_What is being asked:_ Leave out the pictures and print the records below exactly.

########################################

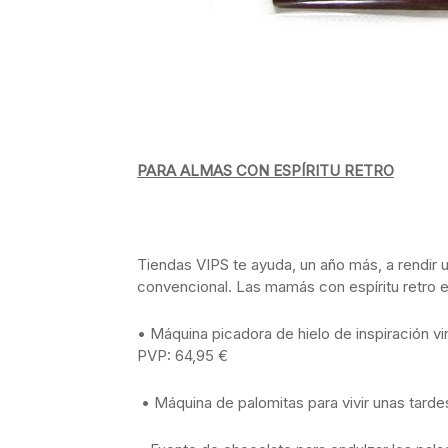
PARA ALMAS CON ESPÍRITU RETRO
Tiendas VIPS te ayuda, un año más, a rendir
convencional. Las mamás con espíritu retro e
• Máquina picadora de hielo de inspiración vi
PVP: 64,95 €
• Máquina de palomitas para vivir unas tarde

########################################

_Written solution:_
PARA ALMAS CON ESPÍRITU RETRO
Tiendas VIPS te ayuda, un año más, a rendir
convencional. Las mamás con espíritu retro e
• Máquina picadora de hielo de inspiración vi
PVP: 64,95 €
• Máquina de palomitas para vivir unas tarde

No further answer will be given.